# TASK REQUIREMENTS
"aplicações" is the word to look for; say how many lines of the listing below contain it, and nothing else.

# RECORDS PROVIDED
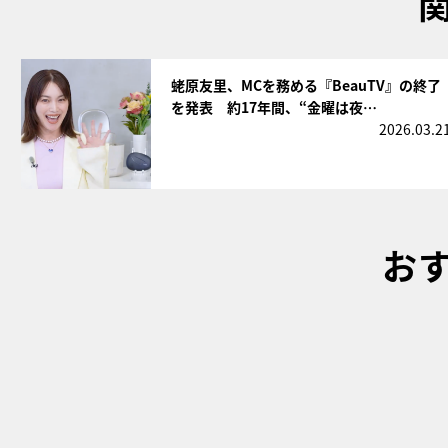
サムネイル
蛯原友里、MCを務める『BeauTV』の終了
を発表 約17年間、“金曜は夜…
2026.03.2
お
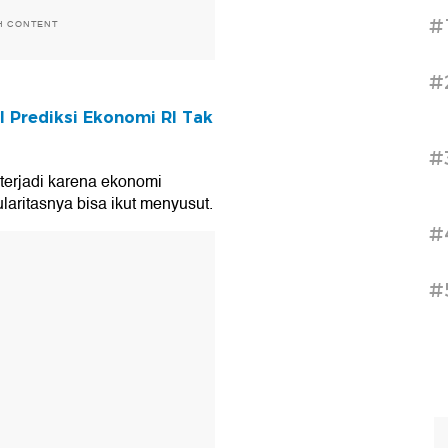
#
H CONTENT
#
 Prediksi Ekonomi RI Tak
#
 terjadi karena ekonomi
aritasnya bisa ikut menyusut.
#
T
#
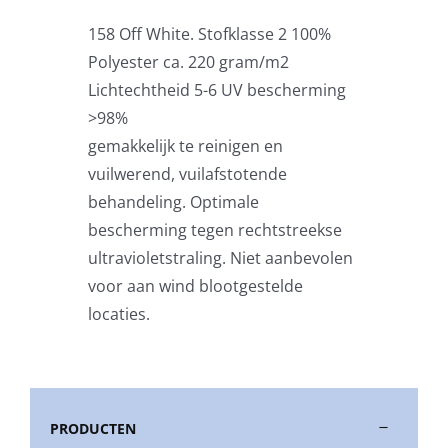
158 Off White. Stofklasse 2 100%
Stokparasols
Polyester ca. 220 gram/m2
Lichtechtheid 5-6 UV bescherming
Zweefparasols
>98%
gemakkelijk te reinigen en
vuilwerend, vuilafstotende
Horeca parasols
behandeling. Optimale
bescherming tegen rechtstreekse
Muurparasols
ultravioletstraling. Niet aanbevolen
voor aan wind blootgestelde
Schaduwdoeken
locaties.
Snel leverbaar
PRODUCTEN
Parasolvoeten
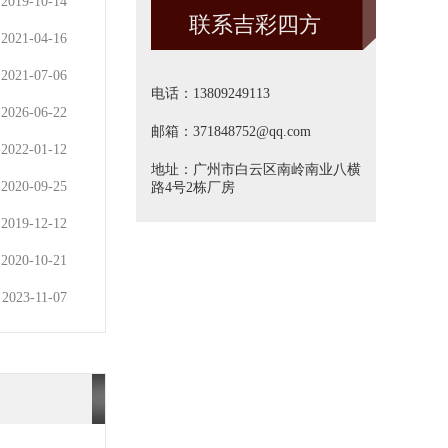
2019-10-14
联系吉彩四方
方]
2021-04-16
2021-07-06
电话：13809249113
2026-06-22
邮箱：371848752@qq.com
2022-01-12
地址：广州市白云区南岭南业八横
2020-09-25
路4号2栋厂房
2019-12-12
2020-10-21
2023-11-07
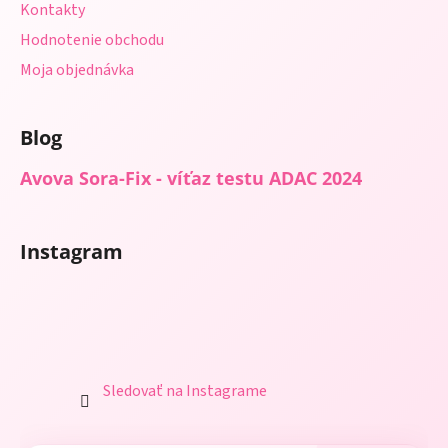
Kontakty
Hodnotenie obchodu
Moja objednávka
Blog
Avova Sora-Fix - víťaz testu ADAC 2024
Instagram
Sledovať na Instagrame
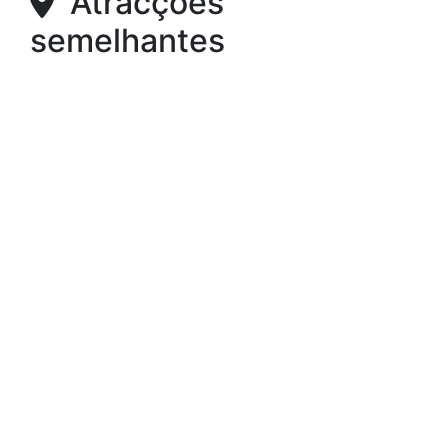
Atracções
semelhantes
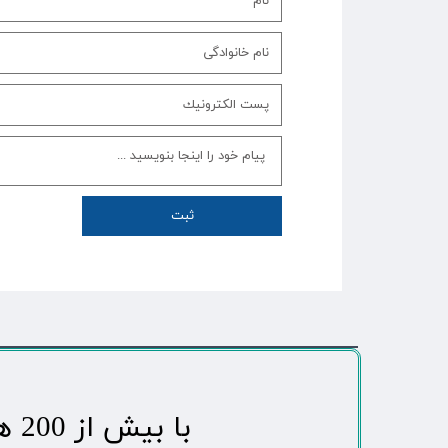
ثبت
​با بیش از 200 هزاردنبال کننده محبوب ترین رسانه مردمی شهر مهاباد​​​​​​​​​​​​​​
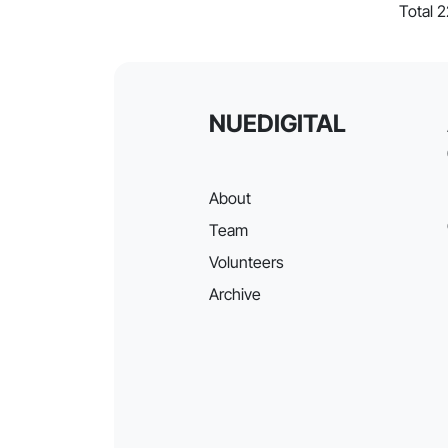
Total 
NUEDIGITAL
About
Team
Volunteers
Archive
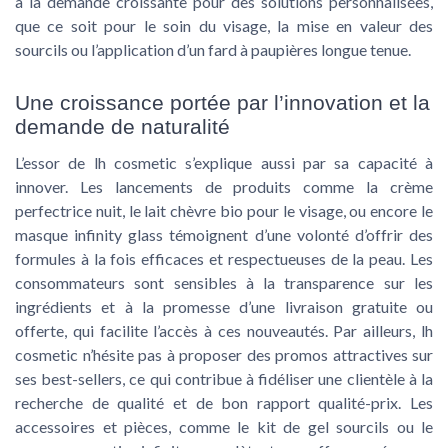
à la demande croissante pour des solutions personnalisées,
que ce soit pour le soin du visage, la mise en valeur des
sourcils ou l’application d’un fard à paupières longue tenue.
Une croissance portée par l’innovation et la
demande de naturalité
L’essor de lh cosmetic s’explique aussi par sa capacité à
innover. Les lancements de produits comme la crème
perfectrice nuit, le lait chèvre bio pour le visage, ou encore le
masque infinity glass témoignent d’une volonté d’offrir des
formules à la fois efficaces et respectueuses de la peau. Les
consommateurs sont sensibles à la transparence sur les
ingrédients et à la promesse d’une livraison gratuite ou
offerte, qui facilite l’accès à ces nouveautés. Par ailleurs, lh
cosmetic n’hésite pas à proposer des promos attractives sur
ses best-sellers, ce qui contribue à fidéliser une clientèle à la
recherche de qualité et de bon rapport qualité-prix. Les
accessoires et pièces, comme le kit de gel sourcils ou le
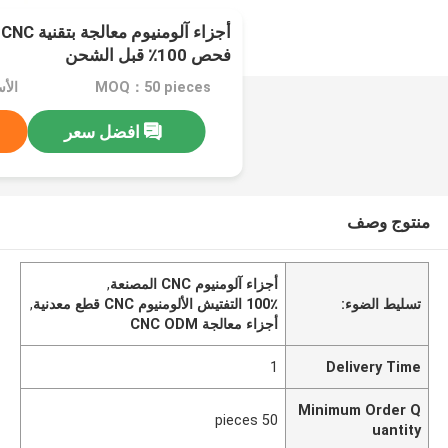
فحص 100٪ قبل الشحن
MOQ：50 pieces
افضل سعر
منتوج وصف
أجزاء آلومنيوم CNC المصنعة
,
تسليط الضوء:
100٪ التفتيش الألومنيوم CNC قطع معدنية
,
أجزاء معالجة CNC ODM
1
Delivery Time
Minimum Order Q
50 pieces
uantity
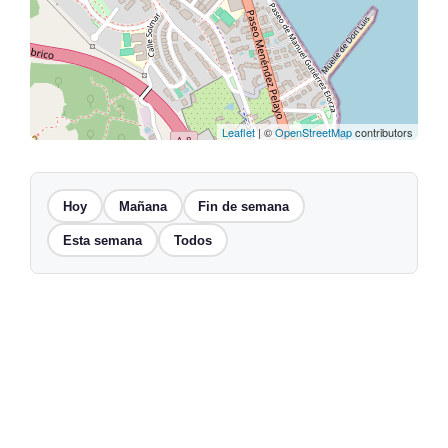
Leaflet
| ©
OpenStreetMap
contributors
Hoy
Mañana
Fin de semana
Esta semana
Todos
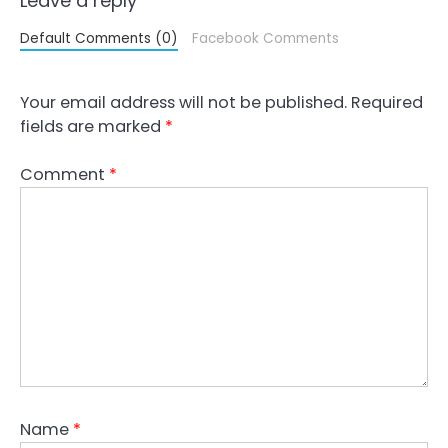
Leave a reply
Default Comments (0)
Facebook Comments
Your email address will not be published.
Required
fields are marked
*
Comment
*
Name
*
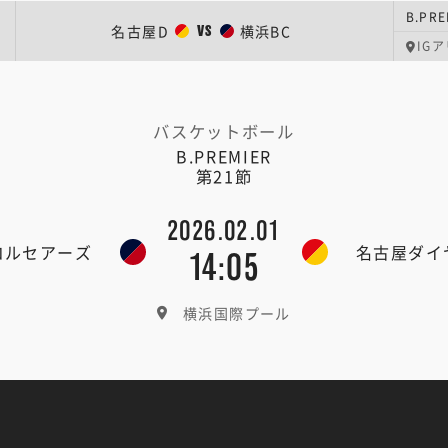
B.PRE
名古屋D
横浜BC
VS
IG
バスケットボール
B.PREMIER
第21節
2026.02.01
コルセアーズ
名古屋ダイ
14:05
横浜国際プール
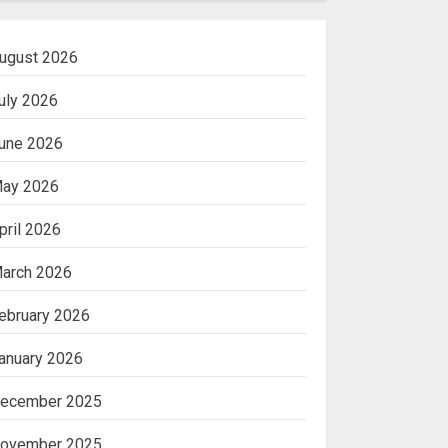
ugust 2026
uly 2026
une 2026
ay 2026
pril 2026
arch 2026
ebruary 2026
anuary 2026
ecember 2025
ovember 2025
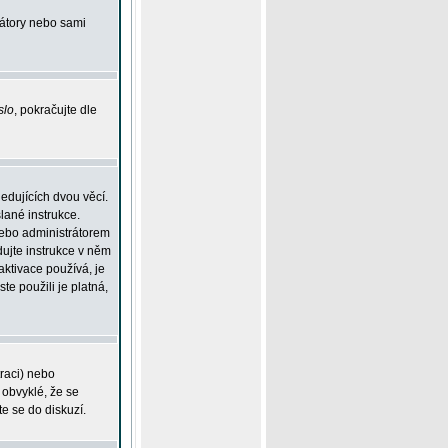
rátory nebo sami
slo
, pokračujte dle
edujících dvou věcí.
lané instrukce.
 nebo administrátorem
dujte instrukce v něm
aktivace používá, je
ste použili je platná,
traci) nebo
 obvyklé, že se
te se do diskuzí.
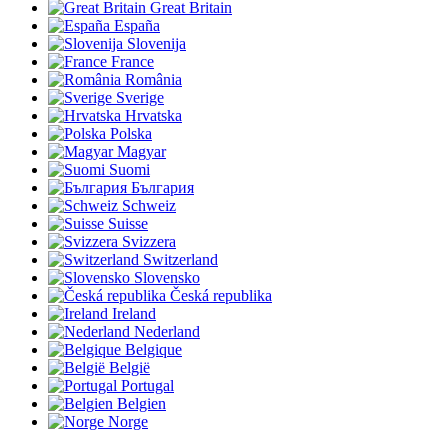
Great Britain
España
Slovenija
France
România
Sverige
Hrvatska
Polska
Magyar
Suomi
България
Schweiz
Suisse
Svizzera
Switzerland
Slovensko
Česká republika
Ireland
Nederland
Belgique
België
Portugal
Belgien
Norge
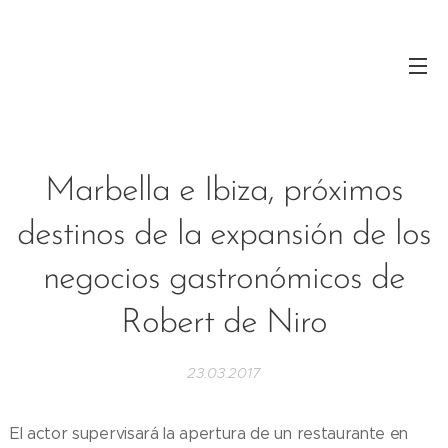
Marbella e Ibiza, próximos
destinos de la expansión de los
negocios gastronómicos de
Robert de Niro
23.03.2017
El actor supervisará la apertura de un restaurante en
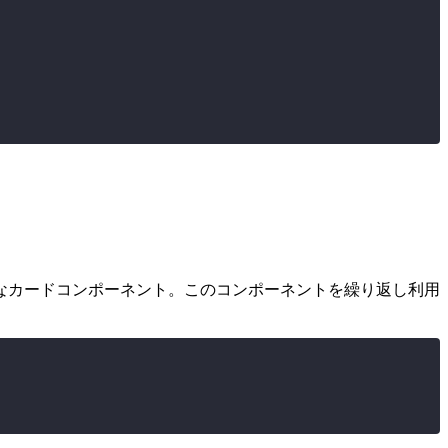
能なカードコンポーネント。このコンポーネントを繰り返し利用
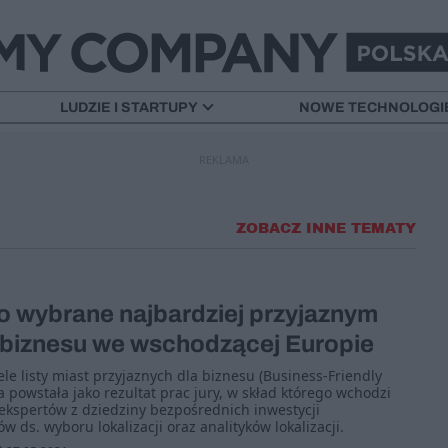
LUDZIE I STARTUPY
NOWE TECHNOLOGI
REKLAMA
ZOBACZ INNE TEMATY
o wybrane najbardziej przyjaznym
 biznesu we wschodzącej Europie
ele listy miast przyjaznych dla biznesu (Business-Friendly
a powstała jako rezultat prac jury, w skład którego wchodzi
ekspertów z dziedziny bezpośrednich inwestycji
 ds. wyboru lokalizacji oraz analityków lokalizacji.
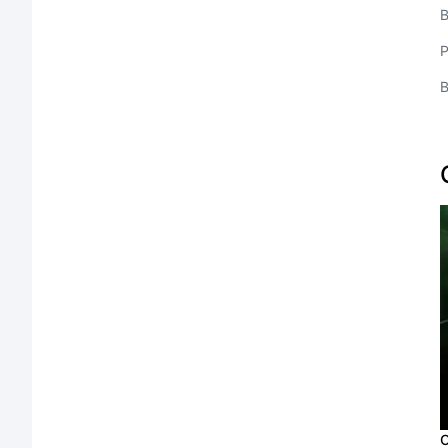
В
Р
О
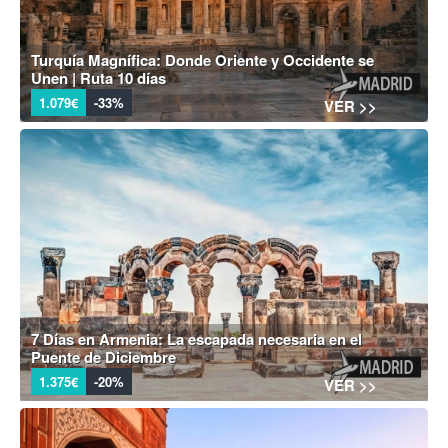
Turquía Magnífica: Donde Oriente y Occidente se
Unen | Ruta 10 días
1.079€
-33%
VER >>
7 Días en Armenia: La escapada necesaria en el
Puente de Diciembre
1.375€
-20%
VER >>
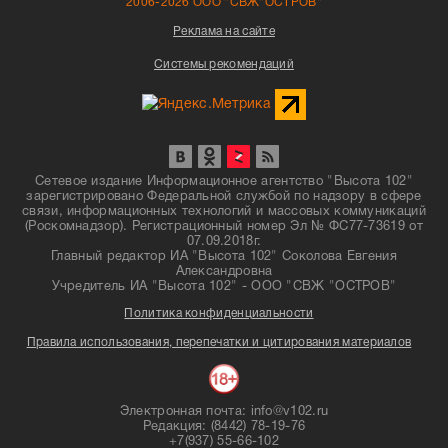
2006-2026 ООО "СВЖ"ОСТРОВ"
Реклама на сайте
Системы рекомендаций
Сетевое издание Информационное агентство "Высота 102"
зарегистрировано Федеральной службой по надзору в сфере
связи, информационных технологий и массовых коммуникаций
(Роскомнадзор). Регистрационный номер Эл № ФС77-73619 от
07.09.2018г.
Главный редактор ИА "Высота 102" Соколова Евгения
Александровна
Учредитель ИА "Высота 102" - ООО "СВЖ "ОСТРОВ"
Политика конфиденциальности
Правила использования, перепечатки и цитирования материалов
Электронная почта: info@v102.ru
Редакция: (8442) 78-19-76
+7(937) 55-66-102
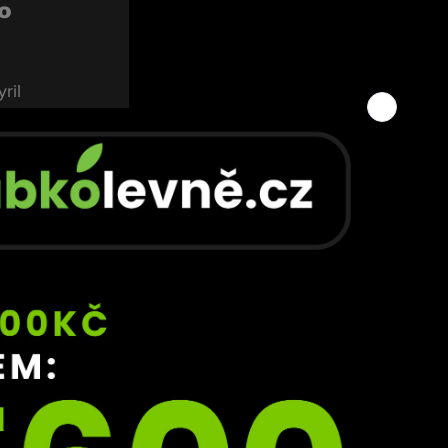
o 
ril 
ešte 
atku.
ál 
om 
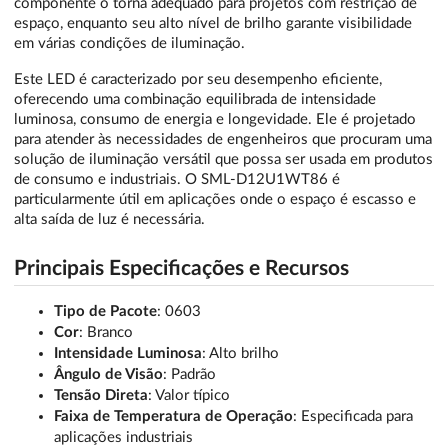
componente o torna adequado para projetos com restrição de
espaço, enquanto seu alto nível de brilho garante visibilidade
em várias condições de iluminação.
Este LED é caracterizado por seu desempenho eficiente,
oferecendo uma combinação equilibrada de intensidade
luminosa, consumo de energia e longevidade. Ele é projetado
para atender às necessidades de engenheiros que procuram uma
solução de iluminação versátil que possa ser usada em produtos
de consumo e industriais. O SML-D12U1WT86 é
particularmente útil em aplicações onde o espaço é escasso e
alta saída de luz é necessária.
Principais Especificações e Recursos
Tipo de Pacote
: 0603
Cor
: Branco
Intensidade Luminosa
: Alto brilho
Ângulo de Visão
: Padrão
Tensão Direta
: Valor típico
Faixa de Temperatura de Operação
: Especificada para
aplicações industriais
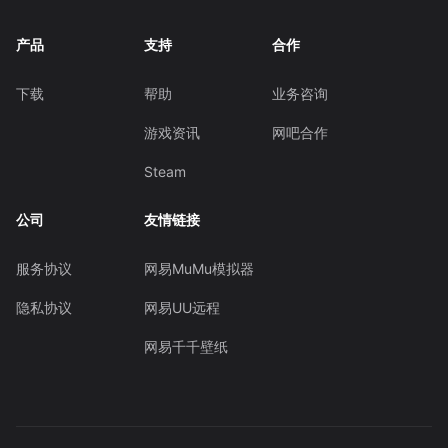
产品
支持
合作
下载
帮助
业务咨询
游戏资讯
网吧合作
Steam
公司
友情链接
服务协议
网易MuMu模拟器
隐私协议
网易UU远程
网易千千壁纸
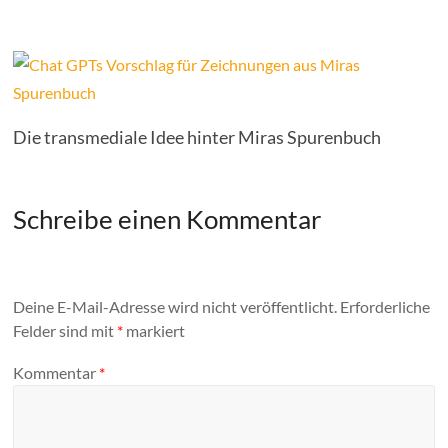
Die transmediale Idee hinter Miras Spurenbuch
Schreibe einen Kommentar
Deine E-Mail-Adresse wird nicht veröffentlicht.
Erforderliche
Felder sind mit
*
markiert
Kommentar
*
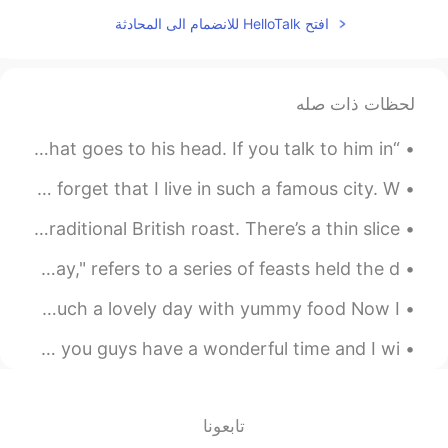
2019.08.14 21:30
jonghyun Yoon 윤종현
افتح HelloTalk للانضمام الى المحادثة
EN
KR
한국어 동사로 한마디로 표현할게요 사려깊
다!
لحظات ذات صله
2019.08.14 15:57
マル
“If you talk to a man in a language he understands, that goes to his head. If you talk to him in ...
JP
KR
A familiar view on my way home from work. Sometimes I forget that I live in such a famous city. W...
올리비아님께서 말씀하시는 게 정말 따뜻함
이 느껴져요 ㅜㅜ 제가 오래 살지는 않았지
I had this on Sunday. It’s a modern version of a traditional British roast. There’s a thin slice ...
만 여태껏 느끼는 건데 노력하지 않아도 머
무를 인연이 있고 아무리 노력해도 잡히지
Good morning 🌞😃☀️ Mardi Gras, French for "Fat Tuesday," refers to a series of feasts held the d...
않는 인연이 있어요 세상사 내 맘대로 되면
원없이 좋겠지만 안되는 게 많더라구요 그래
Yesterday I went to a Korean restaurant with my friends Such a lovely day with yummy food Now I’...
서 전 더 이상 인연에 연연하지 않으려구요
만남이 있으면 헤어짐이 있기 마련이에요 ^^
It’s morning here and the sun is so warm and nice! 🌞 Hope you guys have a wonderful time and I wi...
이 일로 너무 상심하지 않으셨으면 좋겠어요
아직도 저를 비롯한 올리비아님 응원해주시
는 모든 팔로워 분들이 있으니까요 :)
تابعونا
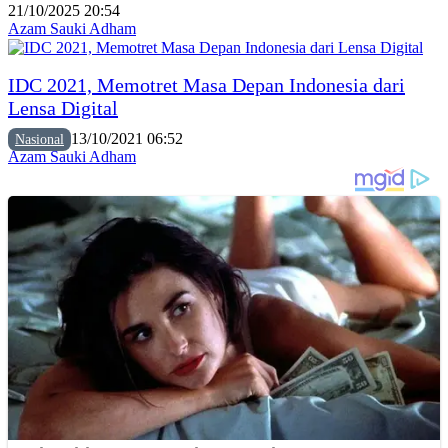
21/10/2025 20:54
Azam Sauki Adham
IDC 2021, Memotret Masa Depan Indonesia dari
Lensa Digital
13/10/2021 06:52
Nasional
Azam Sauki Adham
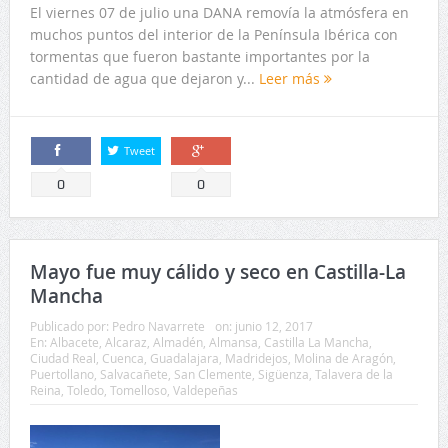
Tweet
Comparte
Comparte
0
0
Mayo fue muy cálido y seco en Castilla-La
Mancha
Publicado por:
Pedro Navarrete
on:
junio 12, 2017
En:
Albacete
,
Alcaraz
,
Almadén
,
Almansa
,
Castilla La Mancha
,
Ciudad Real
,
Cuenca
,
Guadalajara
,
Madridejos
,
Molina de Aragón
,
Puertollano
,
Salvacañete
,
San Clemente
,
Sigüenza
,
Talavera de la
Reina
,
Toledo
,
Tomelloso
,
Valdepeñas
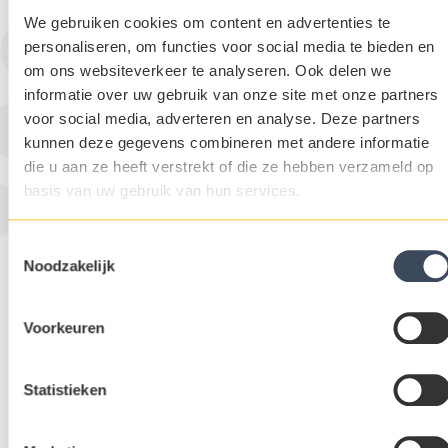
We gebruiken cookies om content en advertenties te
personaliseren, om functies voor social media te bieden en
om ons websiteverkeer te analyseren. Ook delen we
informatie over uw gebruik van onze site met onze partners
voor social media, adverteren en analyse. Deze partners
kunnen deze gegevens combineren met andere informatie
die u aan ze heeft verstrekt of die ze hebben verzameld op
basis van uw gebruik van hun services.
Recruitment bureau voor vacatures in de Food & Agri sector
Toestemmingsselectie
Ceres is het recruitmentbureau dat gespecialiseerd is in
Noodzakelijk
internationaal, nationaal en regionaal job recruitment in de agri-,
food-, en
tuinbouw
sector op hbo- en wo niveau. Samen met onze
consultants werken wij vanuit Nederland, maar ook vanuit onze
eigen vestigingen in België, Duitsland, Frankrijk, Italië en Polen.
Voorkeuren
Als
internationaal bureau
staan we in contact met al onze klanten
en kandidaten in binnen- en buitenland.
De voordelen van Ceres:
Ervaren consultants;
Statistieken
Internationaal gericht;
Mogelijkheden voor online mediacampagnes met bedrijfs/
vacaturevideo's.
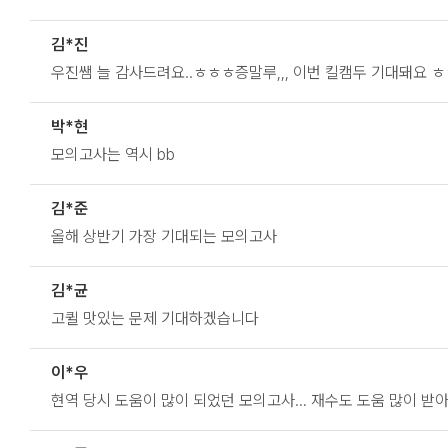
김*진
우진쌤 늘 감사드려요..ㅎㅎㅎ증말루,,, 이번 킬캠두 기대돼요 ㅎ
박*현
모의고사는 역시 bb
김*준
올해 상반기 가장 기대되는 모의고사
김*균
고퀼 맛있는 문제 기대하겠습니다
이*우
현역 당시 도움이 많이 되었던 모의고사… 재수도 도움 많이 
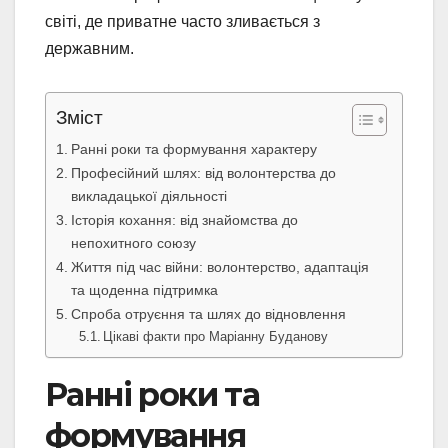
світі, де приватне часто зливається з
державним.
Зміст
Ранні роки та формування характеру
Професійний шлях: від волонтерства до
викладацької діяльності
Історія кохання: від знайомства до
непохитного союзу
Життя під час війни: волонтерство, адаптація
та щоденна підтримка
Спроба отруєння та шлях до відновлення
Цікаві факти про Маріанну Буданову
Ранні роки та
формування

# THE COMPLETED TASK
2